* **WORK REQUEST**
Copy each of the rows below word for word, leaving out the pictures.

DATA PROVIDED below:

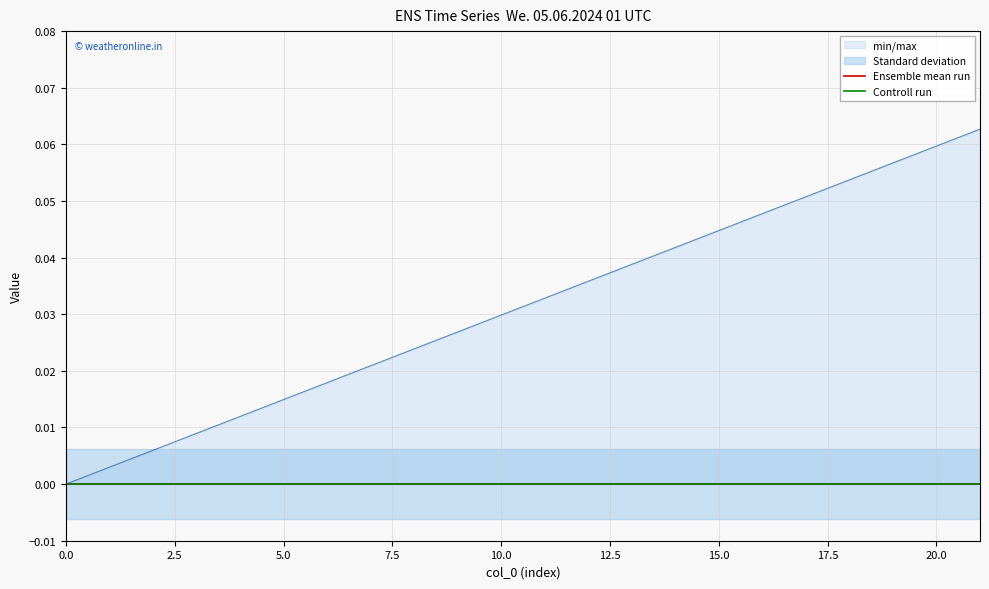

Does the chart display data point markers on the line(s)?

No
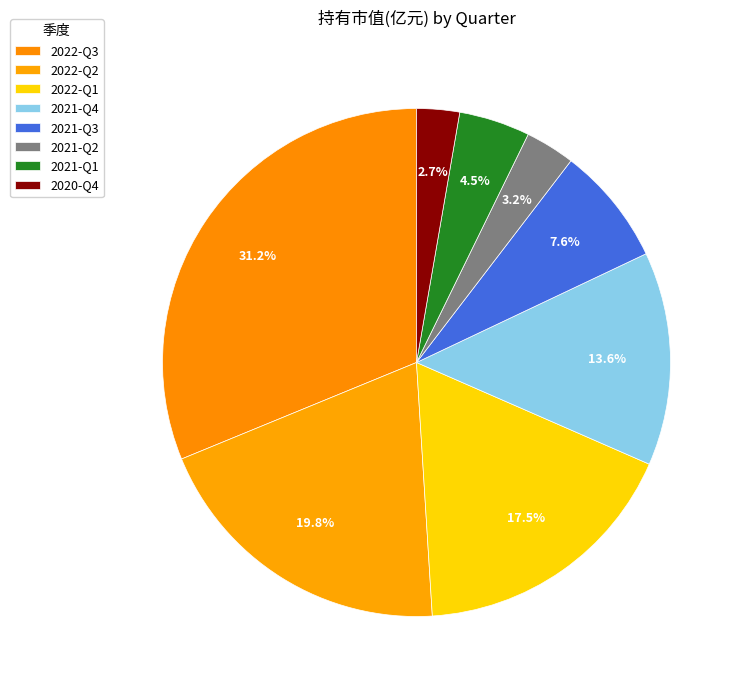

Is it true that 2020-Q4 is 14% of the pie?

False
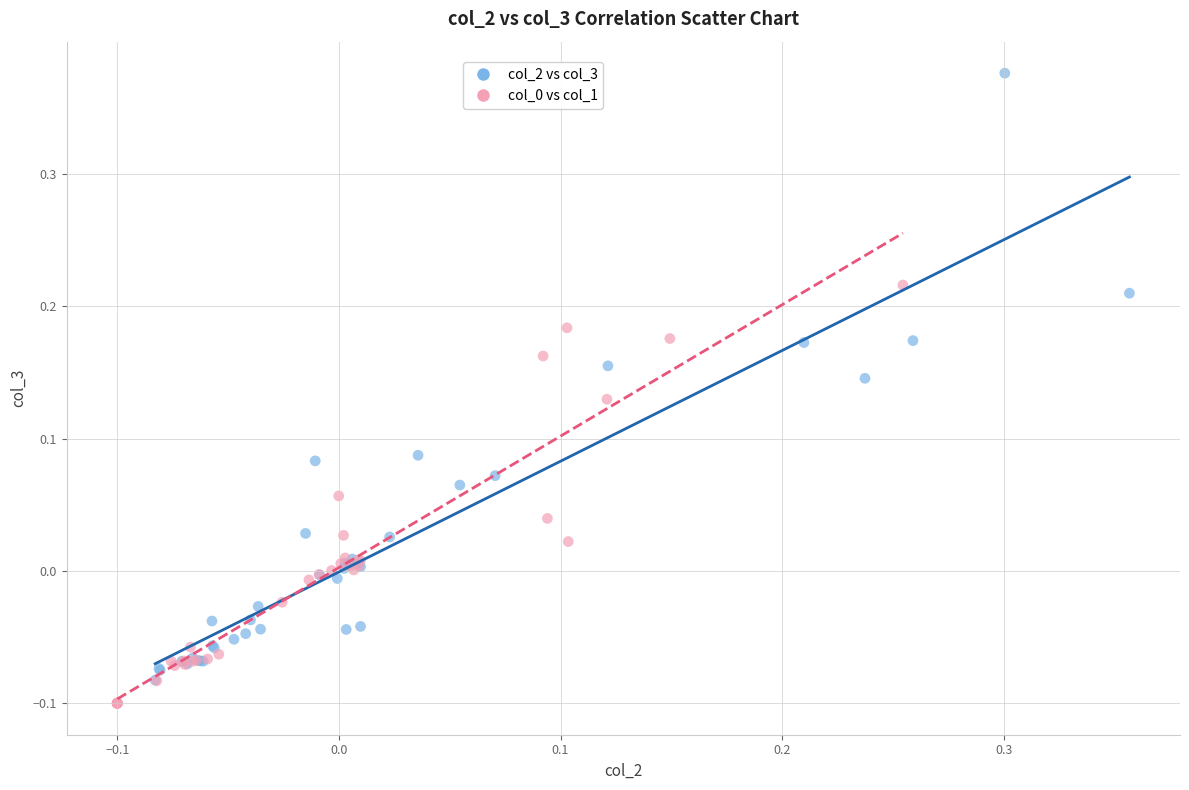

Which series has the widest spread of Y values?

col_2 vs col_3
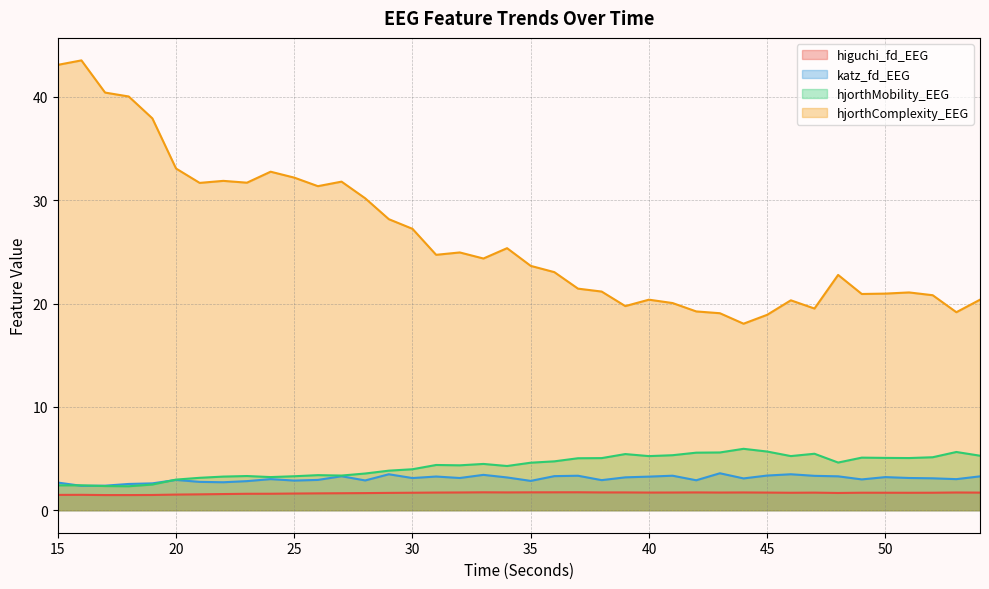

Which series changed the most between 46 and 54?

katz_fd_EEG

End of DATA PROVIDED.

* **TASK OUTPUT**
Does the chart display data point markers on the line(s)?

No

Is it true that 2020-Q4 is 14% of the pie?

False

Which series has the widest spread of Y values?

col_2 vs col_3

Which series changed the most between 46 and 54?

katz_fd_EEG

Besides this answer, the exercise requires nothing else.